Changement climatique
En surplomb, l'inquiétude règne au sein de la résidence "Cyprus Shore", enclave sécurisée d'une centaine de villas cossues, où l'ex-président américain Richard Nixon a longtemps possédé un manoir. Car sans la plage pour soutenir le quartier, le glissement de terrain sur lequel il a été construit pousse lentement certaines maisons dans la mer.
Le parking en bord de falaise s'effondre et deux villas aux murs fissurés sont désormais officiellement inhabitables.
"Elles valaient au moins 10 millions chacune", soupire M. Lang. "Cela fait des années que nous sonnons l'alarme, en vain."
La zone constitue un véritable "microcosme" des enjeux à venir le long des 2.000 kilomètres de côtes californiennes, résume le maire adjoint de San Clemente, Chris Duncan. "Toute la côte en Californie est menacée par le changement climatique et l'érosion."
Ce phénomène naturel est aggravé par la montée des eaux, provoquée par la fonte des glaciers, et l'augmentation de la puissance des vagues due au réchauffement des océans.
"Bataille perdue d'avance"
D'ici 2050, entre 8 et 10 milliards de dollars d'infrastructures pourraient se retrouver sous l'eau en Californie, et d'autres constructions évaluées entre 6 et 10 milliards seront en zone de risque à marée haute, selon une étude publiée fin 2019 par le bureau de l'Assemblée de l'Etat.
A San Clemente, les autorités de transport locales tentent de stabiliser les rails.
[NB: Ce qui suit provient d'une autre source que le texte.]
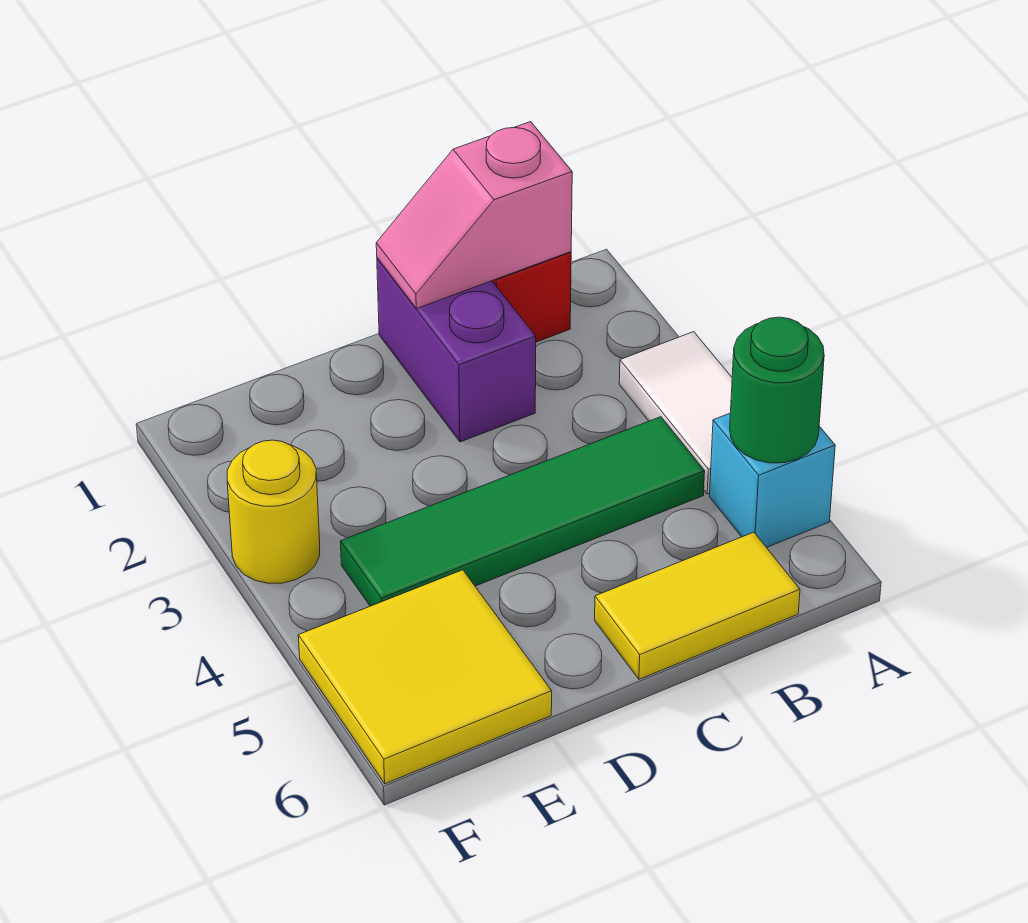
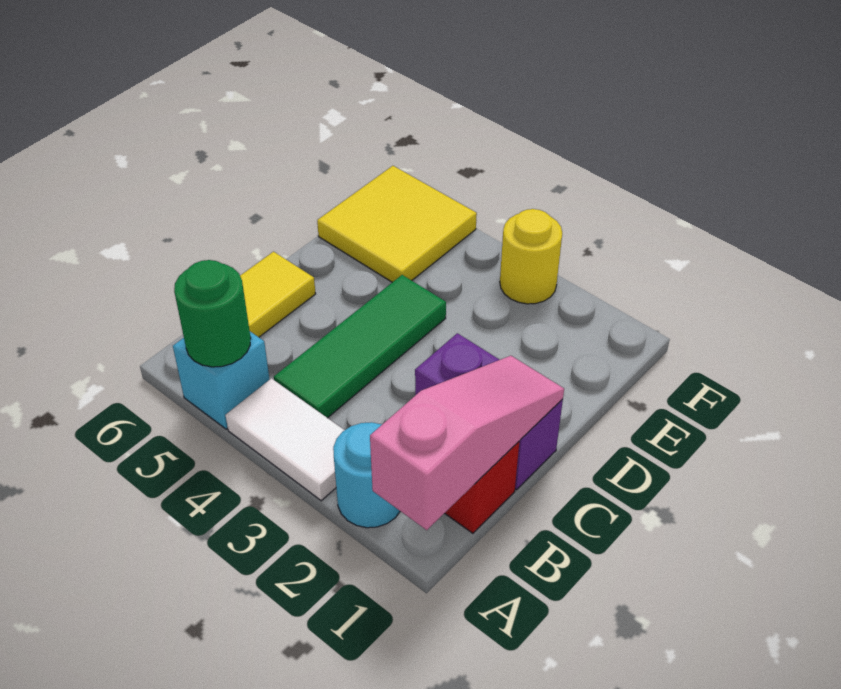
none -> cyan 1x1 round brick [333,422,400,528]
pink 1x2 slope [376,122,572,309] -> pink 1x3 slope [370,356,564,530]
green 1x4 tile [340,417,705,606] -> green 1x3 tile [274,275,446,418]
Chaque jour, des tonnes de rochers sont déversées pour renforcer la digue sous la voie ferrée. Ces travaux doivent durer 45 jours et coûter 12 millions de dollars.
Mais "c'est une bataille perdue d'avance", soupire M. Duncan. La ligne a déjà fermé en septembre 2021 pour ajouter 18.000 tonnes de rochers, sans résoudre le problème. "Ils aident à stabiliser la voie temporairement, mais provoquent une perte exponentielle de sable", selon lui, lorsque les vagues rebondissent violemment dessus.
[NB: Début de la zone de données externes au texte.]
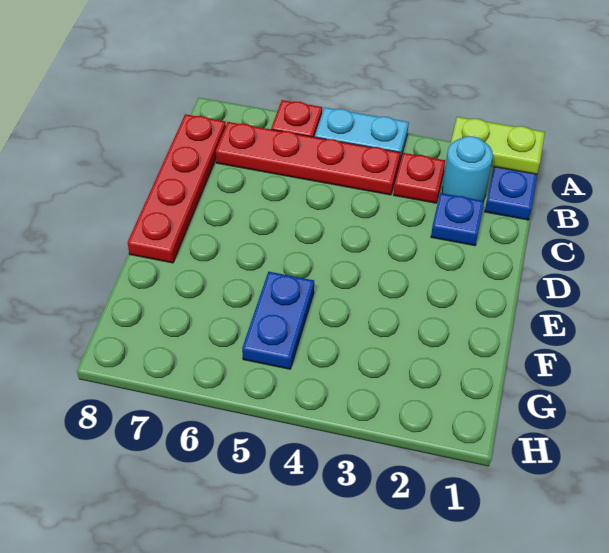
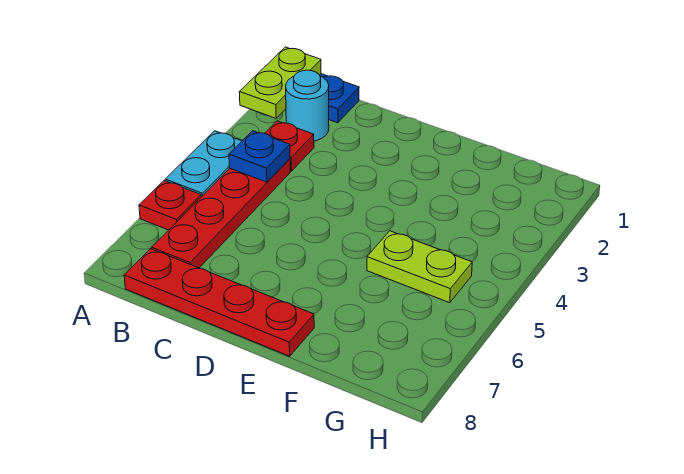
blue 1x1 plate [431,193,484,246] -> blue 1x1 plate moved to [229,131,290,182]
blue 1x2 plate [242,272,314,369] -> lime 1x2 plate [367,231,472,303]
L'élu démocrate réclame l'aide des autorités fédérales pour ravitailler massivement sa ville en sable.
"Nous avons besoin d'un réapprovisionnement en sable et de techniques de rétention du sable pour s'assurer de reconstruire nos plages", martèle-t-il. "Il nous faut des digues, des récifs vivants, des épis là où cela pourrait être approprié."
Reculer, un défi immense
A long terme, "la meilleure solution serait de reculer (les rails) loin de la côte", explique à l'AFP Joseph Street, géologue de la California Coastal Commission. "Mais cela représente évidemment un énorme effort, très cher", sans régler le sort des habitations.
"Beaucoup de nos décideurs ont traîné des pieds", déplore Stefanie Sekich-Quinn, de Surfrider Foundation. L'ONG de défense de l'environnement milite pour éloigner la ligne de la côte, une option préconisée dès 2009 dans un rapport fédéral.
Mais ce concept de "retraite supervisée" reste très polémique. "Les gens ne veulent pas en entendre parler", admet la militante. La Californie ne compte qu'une poignée d'initiatives de ce genre. Sur la même voie ferrée que San Clemente, les autorités de San Diego, à une centaine de kilomètres au sud, viennent ainsi d'annoncer en juillet un vaste projet à 300 millions de dollars, pour relocaliser la portion des rails sous leur contrôle à l'intérieur des terres.
Mais à San Clemente, pas question d'en débattre.
"Cela ne peut être qu'une option de dernier recours", lance M. Duncan, le maire adjoint. "Les gens attendent des élus comme moi qu'ils travaillent pour sauver nos maisons et notre voie ferrée, pas qu'ils abandonnent."